Como o PontoBarato te protege
Registro em tempo real com GPS e selfie, relatórios PDF assinados digitalmente, exportação em formato AFD/AEJ pra fiscalização. Em caso de processo, você tem prova robusta da jornada efetivamente cumprida.
Exemplo prático em marmitaria de Londrina
Imagine um ajudante de cozinha em Londrina com salário base de R$ 1.800,00. Se ele afirma na justiça que fazia 10 horas extras por semana não registradas, o cálculo vira uma bola de neve.

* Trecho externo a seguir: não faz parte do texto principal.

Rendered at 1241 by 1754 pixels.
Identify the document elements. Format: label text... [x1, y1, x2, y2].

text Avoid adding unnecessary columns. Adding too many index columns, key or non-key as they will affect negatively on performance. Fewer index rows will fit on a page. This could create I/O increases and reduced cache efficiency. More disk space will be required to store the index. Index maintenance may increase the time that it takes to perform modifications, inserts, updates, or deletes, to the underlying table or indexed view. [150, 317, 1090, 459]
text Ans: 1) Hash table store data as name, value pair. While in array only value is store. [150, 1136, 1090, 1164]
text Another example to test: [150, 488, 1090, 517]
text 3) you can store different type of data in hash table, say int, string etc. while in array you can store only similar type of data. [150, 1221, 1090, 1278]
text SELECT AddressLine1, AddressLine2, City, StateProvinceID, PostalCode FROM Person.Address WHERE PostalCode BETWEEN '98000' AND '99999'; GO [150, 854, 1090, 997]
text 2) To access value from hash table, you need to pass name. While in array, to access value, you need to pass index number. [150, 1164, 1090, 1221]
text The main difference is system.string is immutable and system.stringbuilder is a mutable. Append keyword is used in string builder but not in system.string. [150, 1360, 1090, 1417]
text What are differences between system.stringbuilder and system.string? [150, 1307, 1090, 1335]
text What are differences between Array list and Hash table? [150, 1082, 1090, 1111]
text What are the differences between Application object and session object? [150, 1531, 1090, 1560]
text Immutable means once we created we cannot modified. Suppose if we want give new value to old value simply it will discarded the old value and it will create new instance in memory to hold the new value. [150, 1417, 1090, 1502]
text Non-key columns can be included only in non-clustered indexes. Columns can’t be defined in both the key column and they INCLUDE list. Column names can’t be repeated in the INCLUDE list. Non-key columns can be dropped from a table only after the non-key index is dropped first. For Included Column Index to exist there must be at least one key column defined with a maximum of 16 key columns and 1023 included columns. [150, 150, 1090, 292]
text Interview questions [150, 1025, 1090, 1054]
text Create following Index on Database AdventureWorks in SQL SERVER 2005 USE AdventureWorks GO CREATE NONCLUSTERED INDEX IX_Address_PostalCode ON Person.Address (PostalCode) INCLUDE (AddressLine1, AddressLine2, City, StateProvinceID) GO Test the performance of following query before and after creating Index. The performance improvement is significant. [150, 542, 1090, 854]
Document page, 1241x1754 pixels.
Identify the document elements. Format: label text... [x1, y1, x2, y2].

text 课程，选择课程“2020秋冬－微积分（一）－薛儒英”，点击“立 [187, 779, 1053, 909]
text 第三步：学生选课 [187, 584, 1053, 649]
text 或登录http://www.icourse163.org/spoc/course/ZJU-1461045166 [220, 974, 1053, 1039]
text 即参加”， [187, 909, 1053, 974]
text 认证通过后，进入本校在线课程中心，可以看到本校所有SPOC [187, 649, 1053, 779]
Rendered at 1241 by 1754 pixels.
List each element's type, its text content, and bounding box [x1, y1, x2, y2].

Considerando o valor da hora de R$ 8,18 acrescido de 50%, cada hora extra custa R$ 12,27. Em um mês, essas 40 horas somam R$ 490,80. Ao longo de um ano, apenas de principal, o valor chega a R$ 5.889,60. Sem o ponto eletrônico para provar o horário real, o dono da marmitaria será condenado a pagar esse montante, somado aos reflexos em férias, 13º salário e FGTS, podendo ultrapassar facilmente os R$ 8.500,00 por um único funcionário, além das multas administrativas da fiscalização do trabalho.
Por que marmitarias em Londrina escolhem o PontoBarato
Sem comprar equipamento, sem instalar app. Cada funcionário usa o próprio celular. Funciona em Centro, Gleba Palhano, Shangri-lá e em toda a região metropolitana de Londrina.